Written by fe Bureau | New Delhi | Updated: Jul 12 2013, 19:08pm hrs
A committee comprising members of the market regulator, the ministry of corporate affairs and members of the apex body of chartered accountants will seek to align Sebi regulations on private placement issued in April with the Companies Bill, 2012. Sources said the ministry of corporate affairs (MCA) has asked the Securities and Exchange Board of India (Sebi) to constitute the committee at the earliest.

The proposed committee will look at plugging any regulatory loopholes between the Sebi regulations and what is outlined in the Companies Bill, 2012, which is expected to be passed by the Rajya Sabha in the upcoming monsoon session of the Parliament.

As per Sebi regulations, a private placement is an issue of shares or of convertible securities by a company to a select group of persons, which is neither a rights issue nor a public issue. However, as per the provisions of the Companies Bill, 2012, issuance of securities to up to 50 persons or entities would be considered as private placement. Securities include a whole gamut of instruments such as debentures , shares, bonds, or other marketable securities of a like nature, including rights or interest in securities.

If an entity issues securities to persons/entities exceeding this limit, then it will have to make it public under the proposed new company law, said a senior corporate lawyer. The stress in the new Companies Bill, 2012 is on securities and not just shares.The Sebi regulations says private placement of units. These issues can be looked in to by the committee, a company law expert said.

The Companies Bill, 2012, also proposes to place a clear time gap between two private placement. Which means, in a single financial year, any company can only undertake private placement once with up to 50 persons. Overall, any entity can raise money via private placement from a maximum of up to 200 persons. Such restrictions are not visible in the Sebi regulations, the expert said.

Sebi on April 16 had come out with a notification to further amend the Securities and Exchange Board of India (Mutual Funds) Regulations, 1996. In the proposed regulations, Sebi said: Private placement of securities can happen only after prior approval by the board and the trustees. Also, the company shall have to file a placement memorandum with the board at least seven days prior to the launch of the scheme.

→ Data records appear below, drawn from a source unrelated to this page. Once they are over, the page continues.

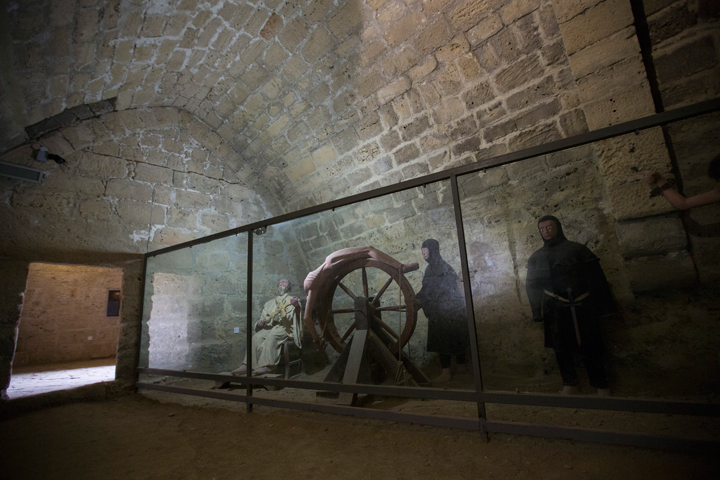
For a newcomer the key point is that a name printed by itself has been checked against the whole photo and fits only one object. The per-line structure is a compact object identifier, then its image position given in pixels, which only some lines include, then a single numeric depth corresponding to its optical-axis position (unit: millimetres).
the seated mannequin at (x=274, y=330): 2939
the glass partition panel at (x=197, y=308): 3287
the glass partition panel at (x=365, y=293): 2430
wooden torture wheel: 2680
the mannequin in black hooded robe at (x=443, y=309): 2256
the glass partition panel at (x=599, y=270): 1856
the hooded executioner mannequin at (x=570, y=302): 2055
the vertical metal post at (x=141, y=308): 4191
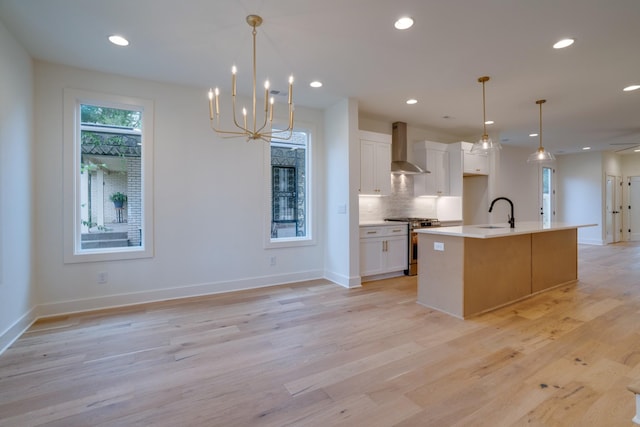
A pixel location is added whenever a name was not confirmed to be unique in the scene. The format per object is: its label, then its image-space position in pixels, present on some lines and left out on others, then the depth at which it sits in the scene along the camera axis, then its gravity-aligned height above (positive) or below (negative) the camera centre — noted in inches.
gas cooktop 212.2 -6.8
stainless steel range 210.2 -21.4
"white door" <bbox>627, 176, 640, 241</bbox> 378.7 +4.1
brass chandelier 100.1 +64.0
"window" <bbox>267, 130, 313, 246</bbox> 187.5 +13.9
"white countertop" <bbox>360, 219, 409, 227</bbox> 191.9 -6.8
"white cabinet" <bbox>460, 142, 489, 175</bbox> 239.9 +39.5
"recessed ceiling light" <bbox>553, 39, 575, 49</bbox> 114.0 +63.6
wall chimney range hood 226.8 +50.8
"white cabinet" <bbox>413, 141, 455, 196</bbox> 237.1 +34.8
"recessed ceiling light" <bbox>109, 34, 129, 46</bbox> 113.3 +65.3
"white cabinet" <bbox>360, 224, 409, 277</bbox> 192.2 -23.7
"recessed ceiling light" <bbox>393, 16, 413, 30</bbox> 101.7 +64.1
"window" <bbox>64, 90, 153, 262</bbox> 137.3 +17.9
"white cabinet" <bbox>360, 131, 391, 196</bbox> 200.2 +33.0
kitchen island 131.5 -25.6
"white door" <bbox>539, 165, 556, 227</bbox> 364.8 +22.9
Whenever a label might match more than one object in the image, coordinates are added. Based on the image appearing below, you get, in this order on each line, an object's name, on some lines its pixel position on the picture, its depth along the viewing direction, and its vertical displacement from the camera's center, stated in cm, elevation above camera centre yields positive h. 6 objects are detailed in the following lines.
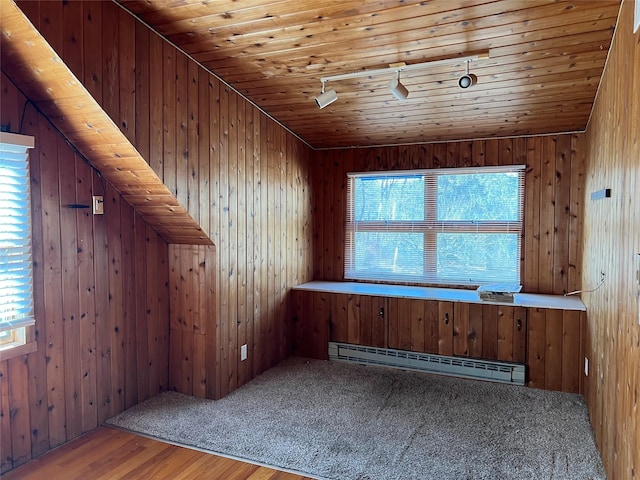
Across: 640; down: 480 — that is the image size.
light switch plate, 283 +20
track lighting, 269 +109
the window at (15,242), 232 -4
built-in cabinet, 342 -88
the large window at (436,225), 413 +7
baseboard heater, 362 -119
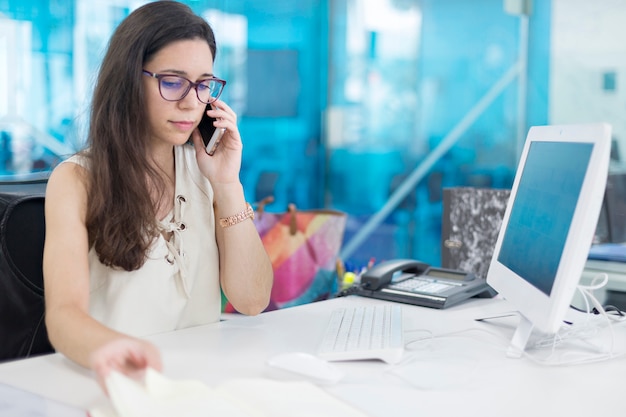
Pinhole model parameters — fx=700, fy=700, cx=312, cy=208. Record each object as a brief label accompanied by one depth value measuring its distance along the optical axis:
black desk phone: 1.67
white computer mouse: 1.10
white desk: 1.02
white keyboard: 1.21
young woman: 1.40
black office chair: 1.41
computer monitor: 1.09
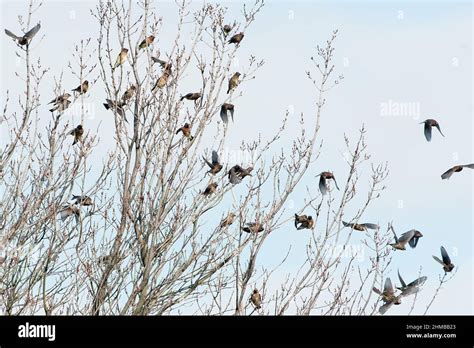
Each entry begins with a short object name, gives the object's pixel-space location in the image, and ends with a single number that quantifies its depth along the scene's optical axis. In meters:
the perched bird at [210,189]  15.37
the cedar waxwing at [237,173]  15.21
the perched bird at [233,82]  15.73
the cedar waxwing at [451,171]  14.95
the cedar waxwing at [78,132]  15.84
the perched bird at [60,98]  16.52
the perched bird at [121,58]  15.63
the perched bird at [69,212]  16.09
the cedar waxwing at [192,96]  15.52
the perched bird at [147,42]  15.87
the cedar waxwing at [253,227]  14.77
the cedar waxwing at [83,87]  16.30
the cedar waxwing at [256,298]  14.40
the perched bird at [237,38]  16.17
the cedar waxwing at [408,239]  14.48
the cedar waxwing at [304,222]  15.05
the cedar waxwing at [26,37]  16.48
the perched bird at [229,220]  15.52
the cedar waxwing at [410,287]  14.12
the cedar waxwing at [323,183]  15.20
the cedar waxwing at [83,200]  16.17
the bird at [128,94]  15.58
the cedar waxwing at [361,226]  14.89
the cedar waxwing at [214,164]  15.27
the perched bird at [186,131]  15.33
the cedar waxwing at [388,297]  14.05
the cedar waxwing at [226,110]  15.38
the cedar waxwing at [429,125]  15.34
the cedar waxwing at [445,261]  14.83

Private placement of securities a relatively faster way to raise funds are governed by both the Companies Act and the Sebi regulations. According to official sources, the move to set up a committee by MCA comes amidst rising instance of private placement being misused by various entities for raising of funds from the public.

Instances of entities misusing the private placement route to garner funds have come to light in recent times. Sahara India Real Estate Corp Ltd (SIRECL) and Sahara Housing Investment Corp Ltd (SHICL) which together raised more than R24,000 crore through private issue of securities were found to have violated various provisions of the Companies Act and the Sebi Act. The two companies have been asked by the Supreme Court to refund the money to investors.